Levels of trust in the government
of the public in England do not trust the UK government
says democracy is not working
of the public in England don’t trust MPs
What’s the current picture?
On 5 May 2022, the London local elections are due to take place with all London borough councillor seats up for election and Mayoral elections in Hackney, Lewisham, Newham, Tower Hamlets and (for the first time) Croydon.
Currently, the government are attempting to put through the Elections Bill, which was introduced in June 2021 and had its third reading just last week (17 January 22). MPs voted by 325 to 234 in favour at the third reading on the bill, which includes proposals for mandatory voter ID, and gives ministers power over the independent Electoral Commission. If enacted, it would require voters to show voter ID in polling stations for UK parliamentary elections, local elections in England and police and crime commissioner elections in England and Wales.
Critics say that ‘personation’, the crime of pretending to be someone else when you vote, is rare and introducing voter ID is a disproportionate response. As of August 2020, one conviction and one caution had been secured for personation offences at elections held in 2019.
Following press coverage that a bill was due in 2021, Cat Smith, Labour’s shadow minister for democracy, said: “Voting is safe and secure in the UK, meaning this policy is just an unnecessary barrier to democratic participation”.
The campaign organisation, Liberty warned of the effect voter ID could have on marginalised groups. Sam Grant, head of policy and campaigns, said: ‘‘If you’re young, if you’re a person of colour, if you’re disabled, trans or you don’t have a fixed address, you’re much less likely to have valid photo ID and could therefore be shut off from voting.”
Carnegie UK has just published GDWe: A spotlight on democratic wellbeing, research and polling which shows that democratic wellbeing in England is under severe threat.
This research was conducted by YouGov polling between 12 - 13 December 2021, which coincided with a heightened focus on levels of trust in government. The results are stark:
- 2 in 5 people in England (41%) now say that democracy is not working. People see the biggest current threat to our democracy as a loss of trust (32%) followed by corruption (16%).
- 76% of the public in England don’t trust MPs, while 73% don’t trust the UK Government.
How is and will London be impacted by the change?
A 2019 YouGov poll showed that 54% of Londoners think you should have to show ID, 30% thought you shouldn’t have to and 16% were unsure.
The London Borough of Bromley took part in a pilot scheme run by the cabinet office during the May 2018 elections. To vote at a polling station in London Borough Bromley on 3 May 2018 an elector needed to take either:
- One form of photographic ID (such as a Passport Driving License or Freedom Pass) or
- Two forms of non-photographic ID, one of which must have shown their registered address (such as their poll card, debit/credit card, bank statement or birth certificate)

(Data items)
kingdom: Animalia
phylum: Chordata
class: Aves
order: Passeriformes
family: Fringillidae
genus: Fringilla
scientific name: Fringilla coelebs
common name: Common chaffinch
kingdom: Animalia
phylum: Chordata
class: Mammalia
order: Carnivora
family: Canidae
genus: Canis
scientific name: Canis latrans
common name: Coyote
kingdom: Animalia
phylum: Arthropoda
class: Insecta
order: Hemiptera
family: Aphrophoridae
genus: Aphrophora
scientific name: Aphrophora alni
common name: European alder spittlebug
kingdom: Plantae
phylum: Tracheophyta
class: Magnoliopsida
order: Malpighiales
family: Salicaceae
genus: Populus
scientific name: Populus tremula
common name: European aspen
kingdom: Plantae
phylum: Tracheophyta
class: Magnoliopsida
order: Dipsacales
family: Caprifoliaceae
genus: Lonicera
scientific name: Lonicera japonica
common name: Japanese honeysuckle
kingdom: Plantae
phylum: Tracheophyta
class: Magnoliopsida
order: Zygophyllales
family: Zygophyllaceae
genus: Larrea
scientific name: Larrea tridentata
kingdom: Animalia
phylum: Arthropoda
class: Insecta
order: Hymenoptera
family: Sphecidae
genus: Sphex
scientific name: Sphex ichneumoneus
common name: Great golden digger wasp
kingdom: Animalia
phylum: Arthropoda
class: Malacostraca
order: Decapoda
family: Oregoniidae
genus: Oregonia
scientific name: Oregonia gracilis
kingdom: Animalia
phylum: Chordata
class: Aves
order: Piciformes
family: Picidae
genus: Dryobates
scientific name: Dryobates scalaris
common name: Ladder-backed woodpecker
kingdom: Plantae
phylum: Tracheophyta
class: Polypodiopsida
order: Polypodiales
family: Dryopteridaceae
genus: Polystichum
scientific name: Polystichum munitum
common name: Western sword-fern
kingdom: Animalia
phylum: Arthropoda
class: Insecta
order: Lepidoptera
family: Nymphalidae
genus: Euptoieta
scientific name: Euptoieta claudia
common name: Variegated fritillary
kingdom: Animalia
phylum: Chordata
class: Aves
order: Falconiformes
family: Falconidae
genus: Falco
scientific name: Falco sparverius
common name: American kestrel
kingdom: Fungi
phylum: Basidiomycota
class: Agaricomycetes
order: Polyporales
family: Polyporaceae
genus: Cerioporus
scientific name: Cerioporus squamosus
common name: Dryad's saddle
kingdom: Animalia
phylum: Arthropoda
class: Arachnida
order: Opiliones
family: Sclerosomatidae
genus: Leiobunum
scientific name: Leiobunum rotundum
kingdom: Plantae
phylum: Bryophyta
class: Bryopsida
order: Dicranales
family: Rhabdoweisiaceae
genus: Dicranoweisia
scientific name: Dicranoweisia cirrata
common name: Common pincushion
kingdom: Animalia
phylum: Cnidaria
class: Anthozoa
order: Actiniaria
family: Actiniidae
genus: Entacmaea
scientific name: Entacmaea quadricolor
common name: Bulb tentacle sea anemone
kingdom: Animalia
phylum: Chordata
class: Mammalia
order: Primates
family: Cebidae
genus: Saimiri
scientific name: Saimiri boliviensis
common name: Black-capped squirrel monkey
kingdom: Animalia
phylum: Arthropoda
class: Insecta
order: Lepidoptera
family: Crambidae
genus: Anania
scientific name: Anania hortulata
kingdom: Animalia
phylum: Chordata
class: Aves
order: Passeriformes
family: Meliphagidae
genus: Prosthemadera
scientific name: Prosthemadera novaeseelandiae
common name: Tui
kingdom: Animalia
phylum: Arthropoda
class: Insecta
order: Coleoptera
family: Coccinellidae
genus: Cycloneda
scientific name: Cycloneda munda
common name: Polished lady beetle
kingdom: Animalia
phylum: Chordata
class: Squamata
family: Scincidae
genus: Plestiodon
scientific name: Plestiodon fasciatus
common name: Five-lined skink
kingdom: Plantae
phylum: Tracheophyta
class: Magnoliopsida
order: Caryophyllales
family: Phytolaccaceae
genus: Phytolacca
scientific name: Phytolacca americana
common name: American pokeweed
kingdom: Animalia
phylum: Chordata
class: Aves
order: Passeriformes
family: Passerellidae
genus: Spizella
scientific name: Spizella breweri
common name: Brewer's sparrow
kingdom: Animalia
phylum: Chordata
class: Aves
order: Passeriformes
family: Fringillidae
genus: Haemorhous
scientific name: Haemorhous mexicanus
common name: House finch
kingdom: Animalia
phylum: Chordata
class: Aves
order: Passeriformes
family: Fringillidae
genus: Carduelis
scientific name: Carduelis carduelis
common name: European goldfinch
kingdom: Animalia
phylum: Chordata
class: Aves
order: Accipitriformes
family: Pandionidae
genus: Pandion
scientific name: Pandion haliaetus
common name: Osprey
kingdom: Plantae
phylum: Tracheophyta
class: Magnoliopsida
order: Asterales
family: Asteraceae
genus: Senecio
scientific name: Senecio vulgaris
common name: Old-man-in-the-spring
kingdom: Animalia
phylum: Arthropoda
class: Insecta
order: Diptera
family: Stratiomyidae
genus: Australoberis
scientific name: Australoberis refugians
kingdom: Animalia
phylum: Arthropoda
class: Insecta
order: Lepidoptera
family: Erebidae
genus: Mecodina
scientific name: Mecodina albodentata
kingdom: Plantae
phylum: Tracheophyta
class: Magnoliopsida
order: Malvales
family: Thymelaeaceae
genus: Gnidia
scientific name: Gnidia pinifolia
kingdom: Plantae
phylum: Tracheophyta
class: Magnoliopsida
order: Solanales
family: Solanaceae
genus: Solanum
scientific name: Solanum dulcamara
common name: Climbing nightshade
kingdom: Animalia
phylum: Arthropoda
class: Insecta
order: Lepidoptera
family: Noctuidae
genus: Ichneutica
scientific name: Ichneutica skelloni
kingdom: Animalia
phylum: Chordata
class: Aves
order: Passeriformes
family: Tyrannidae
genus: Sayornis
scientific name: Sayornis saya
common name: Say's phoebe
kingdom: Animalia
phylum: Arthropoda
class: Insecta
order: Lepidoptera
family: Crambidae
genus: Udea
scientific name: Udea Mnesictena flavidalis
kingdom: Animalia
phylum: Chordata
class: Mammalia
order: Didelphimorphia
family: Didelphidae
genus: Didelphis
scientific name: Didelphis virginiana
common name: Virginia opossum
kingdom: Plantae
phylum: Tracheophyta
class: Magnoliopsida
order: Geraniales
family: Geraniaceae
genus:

SET TASK 1: In the voter ID text, what was the vote count when MPs backed the Elections Bill at its third reading?
SET TASK 2: Quote the voter ID text from "How is and will" to "16% were unsure.".

CORRECT RESULT 1: 325 to 234

CORRECT RESULT 2:
How is and will London be impacted by the change?
A 2019 YouGov poll showed that 54% of Londoners think you should have to show ID, 30% thought you shouldn’t have to and 16% were unsure.